A study published in the Journal of the American Medical Association that surveyed 15 black women with endometrial cancer suggested that several factors may contribute to a delay in diagnosis in the black community. Participants described gaps in knowledge about menopause, silence about vaginal bleeding from family and friends, misinterpretation of vaginal bleeding symptoms, and lack of dialogue with healthcare professionals. Black women can also have other conditions at the same time, such as B. Type 2 diabetes, which puts them at higher risk for poor outcomes, Dunkley said. Biological and genetic differences could also be a factor, she said, as black women with endometrial cancer are more likely to be diagnosed with rare and more aggressive forms of the disease.

Moore’s experience prompted her to become an ambassador for the Endometrial Cancer Action Network for African-Americans (ECANA) to reach out to other Black women battling endometrial cancer. She believes her story, and that of other black women survivors she meets, highlights the differences black women can face when receiving appropriate treatment from being able to afford health insurance and specialist treatment , to how to deal with potential biases from healthcare providers who don’t deal with them.

“That’s why we need advocacy groups — so we’re not just being thrown off a cliff and told to just get back to business,” Moore said. “As black women, we need a community of ambassadors to speak out about what prejudice can do in the field of reproductive health. We have to have tough discussions in our community because so many black women fall through the cracks and get late-stage diagnoses. We need to know that menstrual cycles shouldn’t look like we’re soaking through three pads in an hour or writhing in pain and unable to walk.”

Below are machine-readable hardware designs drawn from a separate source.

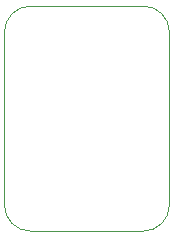
<source format=gm1>
G04 #@! TF.GenerationSoftware,KiCad,Pcbnew,9.0.0*
G04 #@! TF.CreationDate,2025-03-07T15:21:45-06:00*
G04 #@! TF.ProjectId,robo-roach-v1.0,726f626f-2d72-46f6-9163-682d76312e30,rev?*
G04 #@! TF.SameCoordinates,Original*
G04 #@! TF.FileFunction,Profile,NP*
%FSLAX46Y46*%
G04 Gerber Fmt 4.6, Leading zero omitted, Abs format (unit mm)*
G04 Created by KiCad (PCBNEW 9.0.0) date 2025-03-07 15:21:45*
%MOMM*%
%LPD*%
G01*
G04 APERTURE LIST*
G04 #@! TA.AperFunction,Profile*
%ADD10C,0.050000*%
G04 #@! TD*
G04 APERTURE END LIST*
D10*
X185715000Y-85725000D02*
X195285000Y-85725000D01*
X183515000Y-102575000D02*
X183515000Y-87925000D01*
X197485000Y-87925000D02*
X197485000Y-102575000D01*
X195285000Y-85725000D02*
G75*
G02*
X197485000Y-87925000I0J-2200000D01*
G01*
X185715000Y-104775000D02*
G75*
G02*
X183515000Y-102575000I0J2200000D01*
G01*
X183515000Y-87925000D02*
G75*
G02*
X185715000Y-85725000I2200000J0D01*
G01*
X197485000Y-102575000D02*
G75*
G02*
X195285000Y-104775000I-2200000J0D01*
G01*
X195285000Y-104775000D02*
X185715000Y-104775000D01*
M02*

</source>
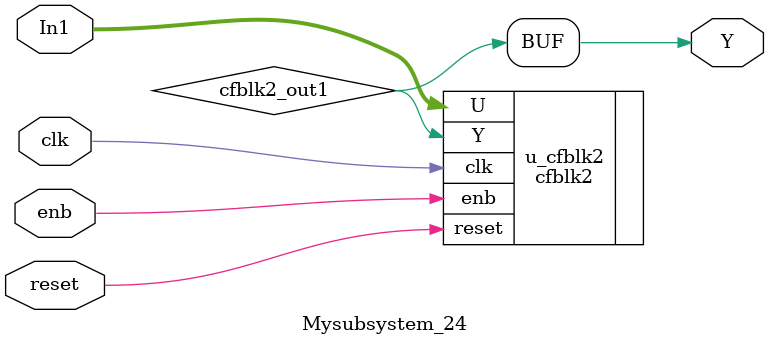
<source format=v>



`timescale 1 ns / 1 ns

module Mysubsystem_24
          (clk,
           reset,
           enb,
           In1,
           Y);


  input   clk;
  input   reset;
  input   enb;
  input   [7:0] In1;  // uint8
  output  Y;


  wire cfblk2_out1;


  cfblk2 u_cfblk2 (.clk(clk),
                   .reset(reset),
                   .enb(enb),
                   .U(In1),  // uint8
                   .Y(cfblk2_out1)
                   );

  assign Y = cfblk2_out1;

endmodule  // Mysubsystem_24


</source>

It wasn’t until Moore learned about the signs that should have alerted her healthcare providers to cancer, such as the thickening of her uterine lining, that she began working with ECANA. “No vendor has ever told me that,” she said.

Her previous cancer diagnosis should have been an immediate red flag, too, but the only connection anyone made to cancer was a suggestion that Moore’s abnormal cycles were a sign of an early menopause caused by her previous chemotherapy treatments.

Moore, 50, has been cancer-free for more than five years after undergoing a hysterectomy, pelvic radiation and chemotherapy. As an ECANA Ambassador, Moore connects with Black women in her home state of Georgia, takes time to engage in conversations, shares educational materials, and participates in a “Survivors’ Sanctuary,” a twice-monthly gathering for yoga and conversation.

“We’re all at different stages in our journey,” Moore said. “But most of us have the same histories of heavy periods lasting months or years and being misdiagnosed. The most important thing is that we have a community that encourages us to keep surviving and thriving.”







This resource was created with funding and support from Eisai Inc.